6.  PROVISIONAL REGISTRATION

  The draft Bill provides in paragraph 11 for the provision of a list of sites that might be put out for consultation by a heritage authority as possible heritage assets. These have to be a registrable structure or a registrable open space. There is no mention of WHSs in this regard.

  As WHSs can become registrable assets, ICOMOS-UK considers that there needs to be a link between the Tentative List process and Provisional Registration of World Heritage assets.

7.  DCLG "PROTECTION OF WORLD HERITAGE SITES" CONSULTATION

  The White Paper stated that it was the intention to update planning policy to strengthen consideration of WHSs in the planning system (para 53) and to introduce a new Planning Circular which will be part of a revision of part of PPG 15. This planning circular is said by the White Paper (para 54) to recognise in national policy the need to protect WHSs and to make "more prominent" the need to create management plans and "where needed" buffer zones, and to clarify the impact of Design and Access Statements in relation to WHSs.

  8.  The DCLG Protection of World Heritage Sites: Consultation Paper, which includes a Planning Circular and draft English Heritage Guidance note has now been put out for consultation and ICOMOS-UK will be commenting. In particular we consider that this should include:

    1.  Article 4(1) Directions to remove permitted development rights as a matter of course for WHSs that become Article 1(5) land.

    2.  Consideration of the roll out of Article 1(5) land into buffer zones where clearly delineated within cartographic boundaries. Where the buffer zone is defined as a conservation area inclusion of Article 4(1) for areas with WHSs within them.

    3.  Clear guidance on scope and extent of the potential to promote protection for WHSs within RSSs, UDPs and LDFs alongside shared representation with EH support at EIPs, where needed.

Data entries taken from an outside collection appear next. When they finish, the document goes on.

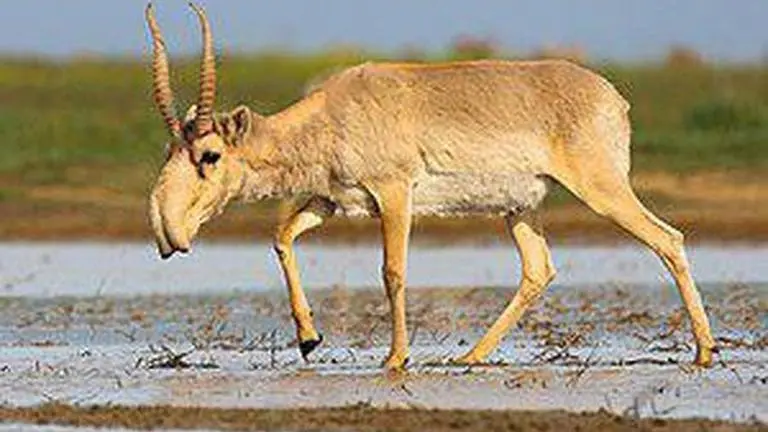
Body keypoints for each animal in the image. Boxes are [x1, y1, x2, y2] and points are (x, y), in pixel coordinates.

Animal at [146, 4, 716, 370]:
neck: (334, 112)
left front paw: (395, 357)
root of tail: (613, 98)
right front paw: (309, 339)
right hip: (519, 208)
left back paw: (705, 351)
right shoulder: (331, 200)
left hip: (602, 190)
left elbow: (393, 272)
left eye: (209, 155)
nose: (166, 232)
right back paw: (471, 355)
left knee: (668, 239)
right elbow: (282, 237)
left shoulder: (395, 194)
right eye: (170, 149)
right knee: (538, 269)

    4.  Formal adoption of buffer zones and wider setting, clearly defining their extent independently or as part of management plans and the planning weight to be accorded to such designations.

    5.  Adoption of the appropriate parts of management plans as SPD.

    6.  Guidance on notifying UNESCO on major developments.

    7.  Controls on farming, including major agricultural buildings, and forestry in WHSs.

    8.  Regulations for infrastructural development affecting WHSs.